To do:
1. Please copy the stretch from "In terms of" through "region’s rich creativity." out of the excerpt on figurative art in Morocco.
2. In the excerpt on figurative art in Morocco, what problem came up when thinking about the teaching programme began, and what reason does the excerpt give for it? Answer in one to three sentences.
3. Pick up the excerpt on figurative art in Morocco after its final sentence and carry it forward.

Excerpt:
>> begin

Whilst starting to think about the teaching programme, we1 came up against the problem of the absence of a tradition of representation, particularly in a society in which figurative art was never really of interest nor a means of communication.

In truth, figurative art is not banned in Islamic countries, contrary to popular belief. In Morocco, representation was brought in by the presence of foreigners, mainly, but not exclusively, the colonial powers. In the period before the arrival of scripture-based religions to Morocco or North Africa, myths and daily life were not portrayed according to the classical forms of Roman or Greek antiquity. Islam in turn never codified nor imposed a ban on representation. Take, for example, the Alhambra’s Court of Lions in Granada or the carafes and utensils shaped in the form of animals, as evidence of this. In the Punic period, for instance, the representation of myth and of North African religious symbolism was often simplified and subject to abstract stylisation. Morocco began in the 20th century to open up and to adapt to modern standards through the influence of the French and Spanish protectorates. However, at the same time, there was a movement against the use of the figurative in likeness to the occupying powers’ lifestyle.

Students annual exhibition at the Galerie de l’École des Beaux-Arts, 1966, archive: Chabâa Estate.

In terms of where teaching art was concerned, we witnessed the emergence of a number of institutions that showed little interest in either national artistic heritage or in modernism, ignoring the history of the region’s rich creativity.

>> end

Provided data:
>> begin

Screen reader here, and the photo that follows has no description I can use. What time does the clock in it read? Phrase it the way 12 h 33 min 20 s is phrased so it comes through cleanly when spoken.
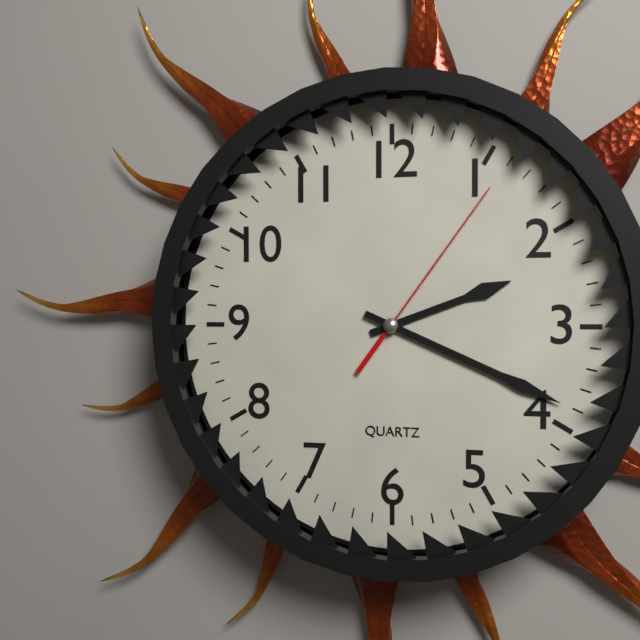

>> end

Outputs:
1.
In terms of where teaching art was concerned, we witnessed the emergence of a number of institutions that showed little interest in either national artistic heritage or in modernism, ignoring the history of the region’s rich creativity.

2. The problem was the absence of a tradition of representation. This was because the society was one in which figurative art was never really of interest nor a means of communication.

3.
Morocco was slowly opening itself up to the representation of the human figure through the medium of photography. To have one’s portrait taken seemed a bizarre thing to do and only the most courageous of people went to have it done. People began to accept portraiture through seeing the image of Sultan Mohamed V, the use of which established a new means of communicating the supreme personality of the King. The Nationalist Moroccan movement then used this portrait as a propaganda tool. The role played by this image was so fundamental that portraits of Mohamed V and the royal family were soon to be found hung up in every home before having been displayed in shops and public spaces. Rejection of imagery became less virulent and the ban on children drawing human figures, including that of Sultan Mohamed V, was lifted.

In the immediate aftermath of Moroccan independence in 1956, we saw the birth of a visual means of expression across the kingdom that we called ‘Naïve Moroccan Painting’, a form exploited by those who were not real art connoisseurs and one which was appreciated primarily, if truth be told, by foreign expatriates who had settled in Morocco.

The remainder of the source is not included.